The need for high-quality evidence in rare cancers  

On top of the shortcomings of RWE for supporting new cancer drug approvals, no one is saying that RCT design is perfect. 

In a recent paper, Gyawali and others suggested that overly restrictive RCT designs and limited distribution of investigation sites are at the root of delays in access to novel cancer therapies (Nat Rev Clin Oncol. 2020 May;17(5):271-272). They expressed concerns that wider use of RWD in regulatory decisions may not provide the strength of evidence that patients often excluded from RCTs, such as men with breast cancer, deserve.   

“Men with breast cancer should be treated on the basis of RCT data just like women. It is very easy to come up with reasons why breast cancer trials cannot be done in men, but RCTs have been done in cancers with a similar incidence to male breast cancer, such as advanced adrenocortical carcinoma and desmoid cancers,” Gyawali explains. 

Although less than 1% of breast cancer cases are in men, this still means that many thousands of the total 1.7 million patients diagnosed with this malignancy worldwide per year are male.

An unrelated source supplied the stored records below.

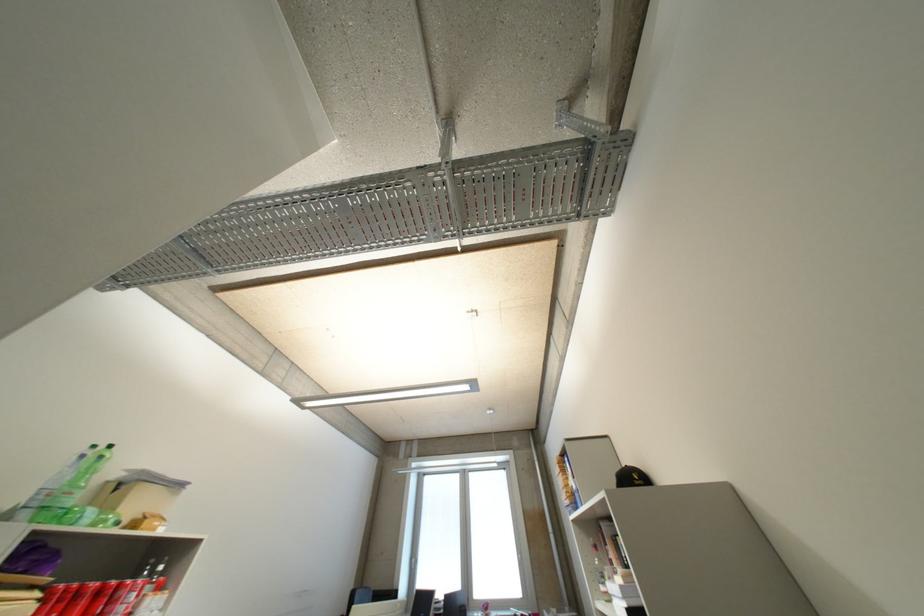
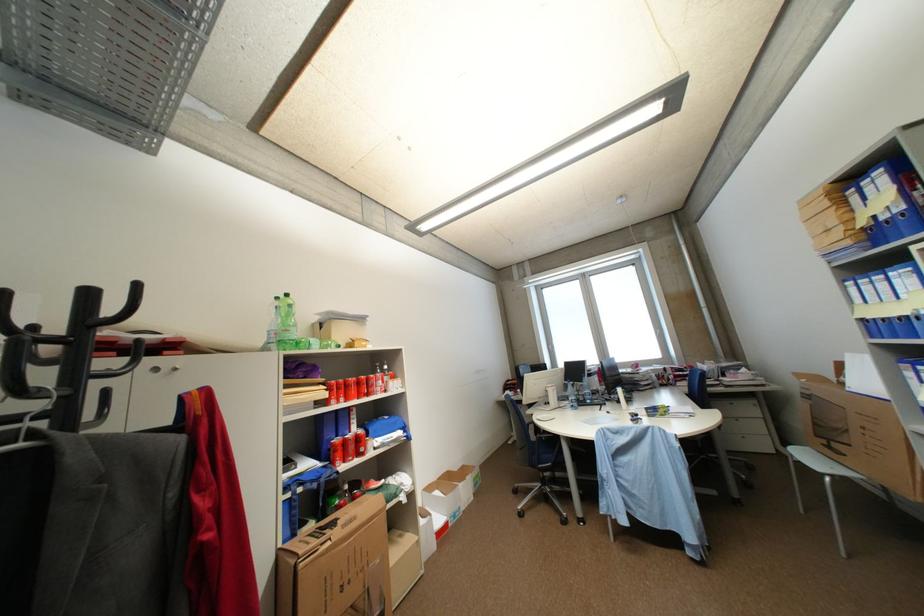
Find the pixel in the second image that matches pixel 103 448 in the first image.

(286, 300)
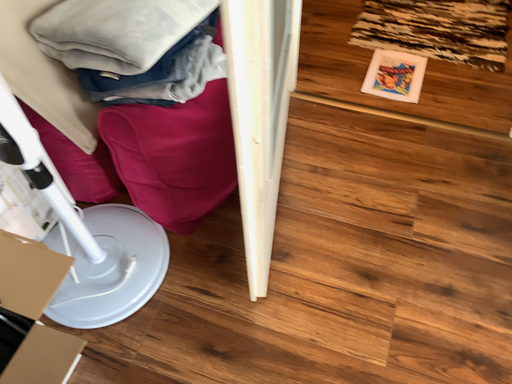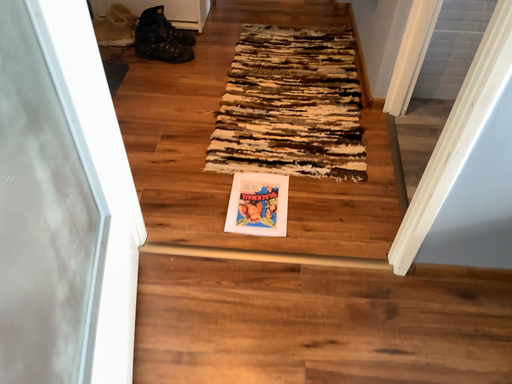
Question: How did the camera likely rotate when shooting the video?

Choices:
 (A) rotated upward
 (B) rotated downward

Answer: (A)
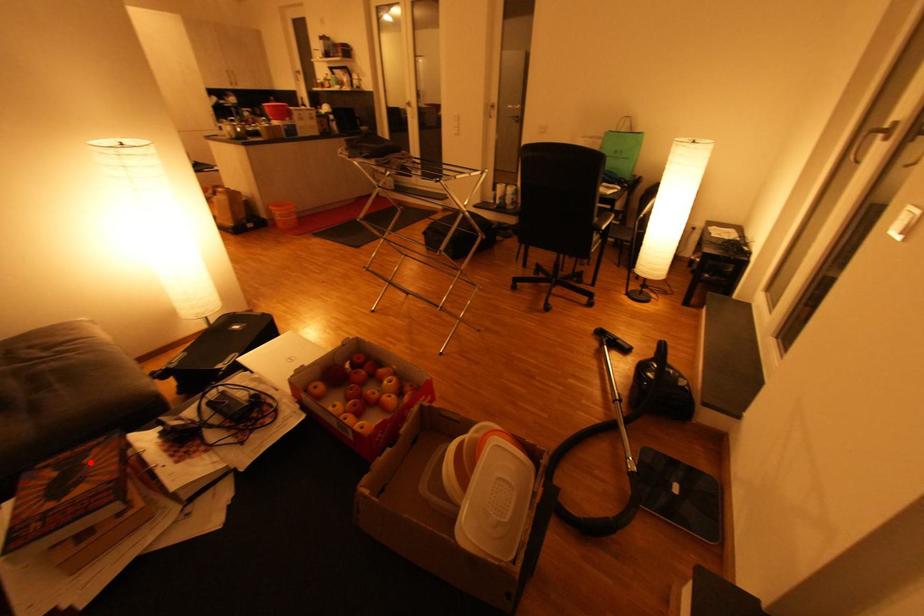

“Men with breast cancer should be included in RCTs along with women, even if there are quite small numbers. If small numbers of men had been included in trials of each of the new CDK4/6 inhibitors, there would now be a useful body of high-quality outcome data in men with breast cancer. Alternatively, a trial specifically in male breast cancer could have started as soon as the first CDK4/6 inhibitor was approved, with enough male patients brought together quite quickly through a global collaboration,” says Gyawali. 

“This principle holds true for all rare cancers, and not simply breast cancers in males. Patients with rare cancers do not deserve lower quality of evidence simply because their cancer is rare,” he adds.  

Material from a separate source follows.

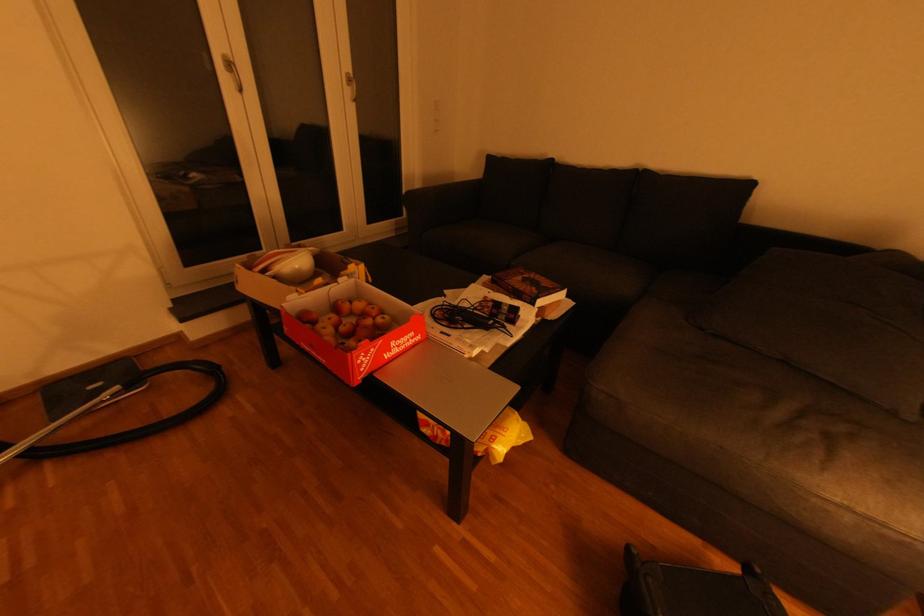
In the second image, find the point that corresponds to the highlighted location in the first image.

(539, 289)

Bajpai agrees that all patients deserve treatment based on high quality evidence. However, she suggests that this does not negate the importance of RWD, especially in rare cancers such as sarcomas, pregnancy associated cancers or adolescent and young adult cancers when performing RCTs is extremely challenging.  

She acknowledges the methodological shortcomings of RWE but suggests that RWE is useful in indicating the need for RCTs into possible treatments and that, in some cases, real-world studies and RCTs should be done in parallel. 

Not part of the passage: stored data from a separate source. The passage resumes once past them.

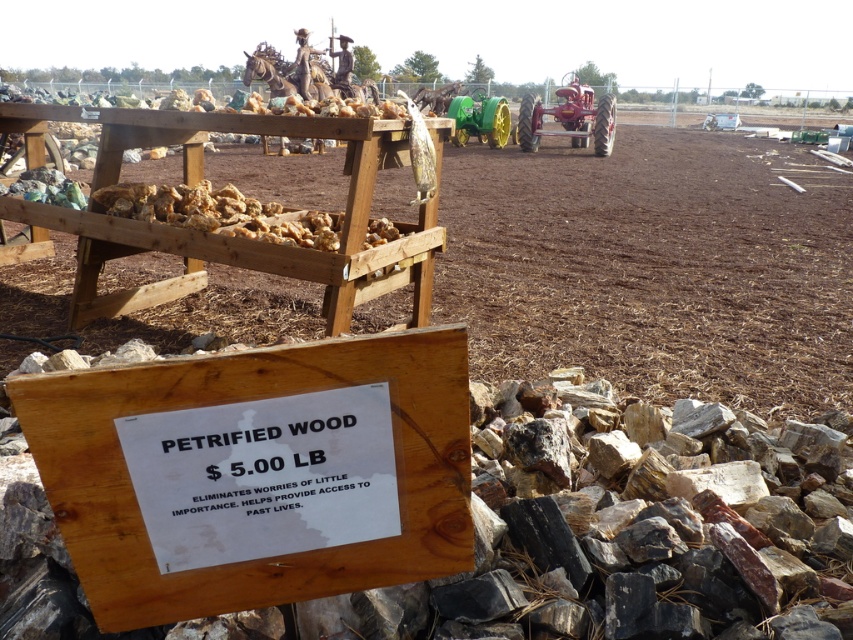
Question: Which object is farther from the camera taking this photo?

Choices:
 (A) red metal tractor at center
 (B) wooden sign at lower center

Answer: (A)

Question: Can you confirm if brown mulch at center is positioned below red metal tractor at center?

Choices:
 (A) no
 (B) yes

Answer: (B)

Question: Which object is positioned farthest from the brown mulch at center?

Choices:
 (A) wooden sign at lower center
 (B) green rubber tractor at center
 (C) red metal tractor at center

Answer: (B)

Question: Which point appears farthest from the camera in this image?

Choices:
 (A) (x=489, y=132)
 (B) (x=47, y=285)
 (C) (x=555, y=93)

Answer: (C)

Question: Is brown mulch at center bigger than red metal tractor at center?

Choices:
 (A) yes
 (B) no

Answer: (B)

Question: Can you confirm if brown mulch at center is bigger than green rubber tractor at center?

Choices:
 (A) no
 (B) yes

Answer: (B)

“By doing these studies at the same time, we would produce the data needed for regulatory purposes and for daily clinical practice as rapidly and in a as cost-effective as possible way. Meaningful inferences can be derived from good quality prospective studies which help to improve patient care worldwide,” she says.  

Learning from COVID-19 trials to improve RCT design  

Gyawali suggests lessons for improving RCT design can be learned from drug trials during the COVID-19 pandemic. He points out that RCTs were essential in showing that treatments such as hydroxychloroquine, azithromycin, plasma exchange and zinc were not effective against COVID-19.  

“Real-world experience suggested that these options could be helpful but rapidly designed and completed RCTs showed this was not the case. If these treatments had been approved on the basis of real-world evidence, we would have wasted huge amounts of money and resources on giving them to patients who would not have benefitted,” he says. 

The speed of RCTs during the pandemic, largely due to the reduced administrative burden, may have long-term implications for RCT design. Faster more efficient RCTs could undermine the argument for more RWE as a time-saving solution for getting important new medicines to patients.  

“There is no reason why we cannot be as innovative with our designs for RCTs in oncology,” concludes Gywali.